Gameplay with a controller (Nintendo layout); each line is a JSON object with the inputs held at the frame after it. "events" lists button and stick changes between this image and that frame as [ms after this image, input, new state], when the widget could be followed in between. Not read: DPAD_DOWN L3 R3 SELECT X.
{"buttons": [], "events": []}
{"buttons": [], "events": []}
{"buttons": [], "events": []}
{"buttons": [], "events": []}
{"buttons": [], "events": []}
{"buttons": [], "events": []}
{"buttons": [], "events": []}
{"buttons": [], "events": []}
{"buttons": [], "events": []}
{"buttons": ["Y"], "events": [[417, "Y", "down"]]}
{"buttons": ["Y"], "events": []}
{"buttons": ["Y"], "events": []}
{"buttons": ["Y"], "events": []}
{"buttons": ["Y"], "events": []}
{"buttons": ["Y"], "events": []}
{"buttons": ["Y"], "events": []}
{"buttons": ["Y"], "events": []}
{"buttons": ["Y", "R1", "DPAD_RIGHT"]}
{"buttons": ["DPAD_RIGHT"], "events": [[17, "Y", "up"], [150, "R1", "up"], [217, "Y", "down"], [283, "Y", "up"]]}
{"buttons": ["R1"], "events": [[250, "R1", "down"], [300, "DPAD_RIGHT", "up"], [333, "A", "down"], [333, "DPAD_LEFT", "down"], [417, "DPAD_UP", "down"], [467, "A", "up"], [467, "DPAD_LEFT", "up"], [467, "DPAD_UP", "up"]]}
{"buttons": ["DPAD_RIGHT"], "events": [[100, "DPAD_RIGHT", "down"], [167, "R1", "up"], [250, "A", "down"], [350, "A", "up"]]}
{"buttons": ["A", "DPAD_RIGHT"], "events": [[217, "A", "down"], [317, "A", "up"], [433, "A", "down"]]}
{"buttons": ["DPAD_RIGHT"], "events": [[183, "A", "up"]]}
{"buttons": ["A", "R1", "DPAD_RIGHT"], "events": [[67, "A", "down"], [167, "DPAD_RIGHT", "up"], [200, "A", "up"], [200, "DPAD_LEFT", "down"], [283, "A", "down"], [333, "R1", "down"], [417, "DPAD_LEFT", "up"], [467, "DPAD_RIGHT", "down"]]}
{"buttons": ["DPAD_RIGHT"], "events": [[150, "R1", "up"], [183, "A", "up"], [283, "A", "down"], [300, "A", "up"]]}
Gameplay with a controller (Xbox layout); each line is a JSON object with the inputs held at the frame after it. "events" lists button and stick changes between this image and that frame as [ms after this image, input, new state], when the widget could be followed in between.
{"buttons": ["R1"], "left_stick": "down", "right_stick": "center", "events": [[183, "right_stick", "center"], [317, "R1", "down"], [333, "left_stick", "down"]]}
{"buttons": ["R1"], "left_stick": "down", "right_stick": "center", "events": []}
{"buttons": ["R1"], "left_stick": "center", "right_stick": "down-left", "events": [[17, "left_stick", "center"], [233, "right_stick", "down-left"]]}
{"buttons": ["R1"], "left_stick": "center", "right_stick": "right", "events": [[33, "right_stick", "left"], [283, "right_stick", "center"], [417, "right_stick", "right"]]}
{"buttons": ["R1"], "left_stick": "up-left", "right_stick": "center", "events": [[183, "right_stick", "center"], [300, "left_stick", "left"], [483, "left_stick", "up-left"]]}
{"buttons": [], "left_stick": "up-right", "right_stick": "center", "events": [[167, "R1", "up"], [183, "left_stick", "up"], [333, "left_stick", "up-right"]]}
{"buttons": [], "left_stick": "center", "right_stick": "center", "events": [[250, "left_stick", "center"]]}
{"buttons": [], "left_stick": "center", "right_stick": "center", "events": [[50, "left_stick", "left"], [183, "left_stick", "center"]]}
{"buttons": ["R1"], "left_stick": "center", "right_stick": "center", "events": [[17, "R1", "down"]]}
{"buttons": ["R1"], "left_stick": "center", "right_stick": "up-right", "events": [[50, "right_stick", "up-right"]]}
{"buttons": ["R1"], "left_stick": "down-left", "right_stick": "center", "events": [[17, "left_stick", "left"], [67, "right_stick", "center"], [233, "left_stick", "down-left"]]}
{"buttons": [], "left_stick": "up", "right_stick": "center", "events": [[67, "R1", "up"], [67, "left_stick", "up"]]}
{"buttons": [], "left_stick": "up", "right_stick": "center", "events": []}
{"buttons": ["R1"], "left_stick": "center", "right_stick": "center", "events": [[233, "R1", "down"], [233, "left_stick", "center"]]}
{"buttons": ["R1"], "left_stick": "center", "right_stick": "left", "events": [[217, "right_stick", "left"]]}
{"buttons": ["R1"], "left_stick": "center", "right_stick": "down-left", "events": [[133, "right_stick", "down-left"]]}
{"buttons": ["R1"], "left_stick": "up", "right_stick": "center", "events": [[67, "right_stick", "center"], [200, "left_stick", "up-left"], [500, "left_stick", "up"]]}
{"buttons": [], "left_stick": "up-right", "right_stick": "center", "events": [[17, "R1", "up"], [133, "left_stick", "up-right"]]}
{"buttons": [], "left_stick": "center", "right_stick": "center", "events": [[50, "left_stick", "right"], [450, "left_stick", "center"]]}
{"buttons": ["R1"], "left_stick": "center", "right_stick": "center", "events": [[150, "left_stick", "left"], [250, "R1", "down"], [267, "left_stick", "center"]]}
_ _ _ _ _
▶ AIM OF THE EXERCISE: Tell how many lines in the data include the string "state". Reply with the number and no other text.

▶ REPLY: 2